Page text.
———
I really appreciated how Roger Randle grew as a player, but I think he was secretly thrilled when I moved on to coach the All Blacks, because of a disciplinary measure I had introduced at the Chiefs.
Whoever missed the most tackles in a game was given a pair of white gloves to wear during training. These were known as the ‘Fijian policemen’, and Roger was the first to receive them. Needless to say, thanks to Roger rubbing them in dirt and covering them in grass stains, they did not stay white for long!
We had a lot of ordinary guys who weren’t on the radar initially but who came through for us that season, and we also had some strong players and characters like Jono Gibbes, Roger Randle and the captain, Dion Muir, as well as Bruce Reihana, who developed a good boot that season. They guided the ship. We came sixth, which in those days, by the Chiefs’ previous standards, was an excellent outcome.
I was excited about coaching the Chiefs. I had a three-year contract and felt we were growing. I had just finished one season of what was a three-year plan, and it had gone better than I had expected, so the outlook was positive.
At the end of the first season I busied myself with preparations for the following year, and I had to watch the whole of the NPC to identify potential talent that I could sign up for the Chiefs. In one of the games, when Canterbury dusted Otago by 60 points, there was this youngster who was all over the place. He was such a standout in the game that it was hard not to exclaim while sitting on my couch: ‘Whoa! Who is this guy?’ The youngster’s name was Richie McCaw.
Not long after that day in early September 2001, I heard on the radio that Wayne Smith had chucked in the towel as the All Black coach in the wake of another Bledisloe Cup defeat a few weeks earlier. The cup had been decided in an exceptional game by Toutai Kefu dotting down under the sticks to win it for Australia.
I had watched that game and was disappointed with the way the All Blacks had comported themselves afterwards. They looked like a beaten team, a side that was becoming accustomed to losing against Australia. The captain, Anton Oliver, carried that demeanour with him onto the podium when he made his speech after the game. I thought we should have been humble and gracious, but not to come across the way in which the All Blacks did that day.
There was nothing in the All Black trophy cabinet at that point, and two years on from having lost a World Cup semi-final to France in London, in one of the biggest upsets in the history of the tournament, New Zealand rugby was at a low ebb.
———
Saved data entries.
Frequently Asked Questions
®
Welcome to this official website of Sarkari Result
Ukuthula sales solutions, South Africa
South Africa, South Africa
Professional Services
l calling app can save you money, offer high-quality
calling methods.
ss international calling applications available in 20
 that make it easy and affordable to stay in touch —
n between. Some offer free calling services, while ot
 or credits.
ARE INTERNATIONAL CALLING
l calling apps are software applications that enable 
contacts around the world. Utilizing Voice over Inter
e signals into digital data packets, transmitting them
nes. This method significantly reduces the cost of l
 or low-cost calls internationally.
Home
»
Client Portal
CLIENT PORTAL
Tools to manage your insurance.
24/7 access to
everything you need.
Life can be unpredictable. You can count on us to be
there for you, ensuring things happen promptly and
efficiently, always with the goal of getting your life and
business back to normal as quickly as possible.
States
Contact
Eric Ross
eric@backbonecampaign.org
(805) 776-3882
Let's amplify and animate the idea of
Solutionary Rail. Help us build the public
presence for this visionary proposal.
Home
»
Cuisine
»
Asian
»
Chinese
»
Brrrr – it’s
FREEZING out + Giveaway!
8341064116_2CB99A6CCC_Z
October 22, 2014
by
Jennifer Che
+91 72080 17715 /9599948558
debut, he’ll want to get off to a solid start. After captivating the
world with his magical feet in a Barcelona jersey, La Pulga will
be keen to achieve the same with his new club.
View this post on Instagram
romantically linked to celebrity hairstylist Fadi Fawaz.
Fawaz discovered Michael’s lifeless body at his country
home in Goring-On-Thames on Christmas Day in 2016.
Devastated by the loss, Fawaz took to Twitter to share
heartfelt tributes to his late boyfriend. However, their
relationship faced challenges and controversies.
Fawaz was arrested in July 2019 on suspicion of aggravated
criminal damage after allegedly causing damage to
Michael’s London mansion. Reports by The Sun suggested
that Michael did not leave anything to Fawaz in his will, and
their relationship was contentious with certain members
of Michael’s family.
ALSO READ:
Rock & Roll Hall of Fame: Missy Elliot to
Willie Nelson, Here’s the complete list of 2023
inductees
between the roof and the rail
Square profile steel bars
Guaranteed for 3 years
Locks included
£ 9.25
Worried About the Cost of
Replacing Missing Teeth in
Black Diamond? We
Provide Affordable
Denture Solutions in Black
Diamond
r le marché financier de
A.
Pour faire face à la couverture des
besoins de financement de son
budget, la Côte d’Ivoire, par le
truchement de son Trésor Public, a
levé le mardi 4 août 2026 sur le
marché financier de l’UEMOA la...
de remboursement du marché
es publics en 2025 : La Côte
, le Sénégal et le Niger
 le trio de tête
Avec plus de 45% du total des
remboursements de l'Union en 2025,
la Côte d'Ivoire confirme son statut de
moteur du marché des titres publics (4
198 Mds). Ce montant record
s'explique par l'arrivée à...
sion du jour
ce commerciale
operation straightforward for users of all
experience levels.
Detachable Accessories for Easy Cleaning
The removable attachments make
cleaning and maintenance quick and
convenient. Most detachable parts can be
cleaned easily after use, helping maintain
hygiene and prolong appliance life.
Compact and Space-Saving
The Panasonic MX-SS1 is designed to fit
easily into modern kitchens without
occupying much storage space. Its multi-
———
Required tasks.
a. In the Chiefs excerpt, what nickname was given to the white gloves worn by the player who missed the most tackles?
b. Which people are named in the Chiefs excerpt? List every one.
c. Can you rewrite the paragraph of the Chiefs excerpt that begins "At the end of the first season" more briefly, keeping its main facts?
Answer from the Chiefs excerpt only, not from the records.

Replies.
a. They were known as the ‘Fijian policemen’.

b. Roger Randle, Jono Gibbes, Dion Muir, Bruce Reihana, Richie McCaw, Wayne Smith, Toutai Kefu, Anton Oliver

c. After the first season, I prepared for the next year by watching the whole NPC to find talent to sign for the Chiefs. When Canterbury beat Otago by 60 points, one youngster stood out so much that I exclaimed from my couch. His name was Richie McCaw.